A separate background task flushes 1-minute aggregates to a self-hosted VictoriaMetrics instance.
No IPs, no user agents, no referer headers leave the box. Just request counts, p50/p95/p99 latency, quota burn rate, and error class.

import secrets
import time
from collections import deque
from litestar import Request
from litestar.types import Scope

_event_buffer: deque = deque(maxlen=10000)

async def before_request(scope: Scope) -> None:
    scope["state"]["correlation_id"] = secrets.token_hex(12)
    scope["state"]["start_ns"] = time.monotonic_ns()

async def after_response(request: Request) -> None:
    elapsed_ms = (time.monotonic_ns() - request.scope["state"]["start_ns"]) / 1_000_000
    _event_buffer.append({
        "ts": int(time.time()),
        "route": request.scope["route_handler"].handler_name,
        "status": request.scope.get("response_status", 0),
        "elapsed_ms": elapsed_ms,
        "cid": request.scope["state"]["correlation_id"],
    })

The cid is the only thing that could theoretically be correlated to a request, and it lives in memory for at most 60 seconds before the aggregation task collapses it into bucket counts. We use it during incident investigation - a 502 from a Worker carries the cid in a response header, and we can grep the in-memory buffer for it before it ages out. After that, the only trace is anonymous histograms.

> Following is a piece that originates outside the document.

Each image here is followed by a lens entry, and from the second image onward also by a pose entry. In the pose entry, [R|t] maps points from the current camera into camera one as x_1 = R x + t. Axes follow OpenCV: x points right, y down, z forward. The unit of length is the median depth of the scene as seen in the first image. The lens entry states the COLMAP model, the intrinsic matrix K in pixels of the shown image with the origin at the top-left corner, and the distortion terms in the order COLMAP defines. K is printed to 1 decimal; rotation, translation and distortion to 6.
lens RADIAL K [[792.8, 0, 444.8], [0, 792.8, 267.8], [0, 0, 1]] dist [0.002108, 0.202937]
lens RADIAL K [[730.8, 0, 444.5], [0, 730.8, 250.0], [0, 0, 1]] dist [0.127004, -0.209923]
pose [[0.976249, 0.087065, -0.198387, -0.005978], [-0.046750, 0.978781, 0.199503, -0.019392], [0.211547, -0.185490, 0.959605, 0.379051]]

This pattern would have been more invasive in FastAPI, where you typically use middleware classes that have to negotiate ordering with the auth and CORS middlewares. Litestar's lifecycle hooks happen at well-defined points in the ASGI flow and do not fight with anything else.

Deployment, observability, and what I would do differently

The metadata service runs as a single systemd unit with three uvicorn workers behind a Unix socket. uvicorn binds the socket, systemd restricts its file mode to 0660, and the LiteSpeed PHP process runs as a group member that can read and write it. There is no TCP socket exposed anywhere, which removes a category of security concerns and makes the firewall config trivially small. Restarts use systemd's ExecReload with a SIGHUP to uvicorn's master, which drains in-flight requests before swapping workers - the PHP client sees at most a single 2-second timeout during a deploy, and the Cloudflare Worker's stale-while-revalidate covers that gap from the viewer's perspective.

For observability beyond the GDPR-clean histograms, I rely on three things:

Structured JSON logs to stdout, which systemd-journald captures and rotates.
A /healthz endpoint that checks SQLite pool depth and last successful YouTube call timestamp.
A manual metadata-cli command (a tiny click-based binary in the same venv) that I run from SSH when something feels wrong.

The CLI dumps the in-memory buffer, the quota tracker state, and the connection pool stats. Nine times out of ten that is enough to diagnose any operational anomaly without needing to attach a debugger or ship logs anywhere else.

If I were starting over today I would do three things differently. I would put the YouTube quota tracker in Redis from day one instead of in-process, because the day we needed two metadata-service instances for failover we had to retrofit a distributed quota implementation in a hurry. I would use a proper migration tool from the start instead of hand-rolled ALTER TABLE calls - I picked yoyo-migrations eventually and it works fine, but the first month of schema drift between dev and prod was unpleasant. And I would write the msgpack client in PHP as a phpext, because the userland implementation we use loses about 0.4 ms per call to PHP loop overhead, and at our request volumes that adds up to noticeable CPU on the LiteSpeed workers.

The Litestar choice itself has aged extremely well. We have not had a single framework-level incident in eleven months of production. The maintainer community is responsive, the docs are honest about what is and is not supported, and the upgrade path from 2.x has been smooth. For anyone building a service-boundary process in Python that has to coordinate async I/O across two or three different upstream APIs, I would unhesitatingly recommend it over the alternatives I evaluated. The PHP + SQLite + LiteSpeed + Cloudflare front end remains beautifully boring, and the boring part of the stack is exactly where I want my edge.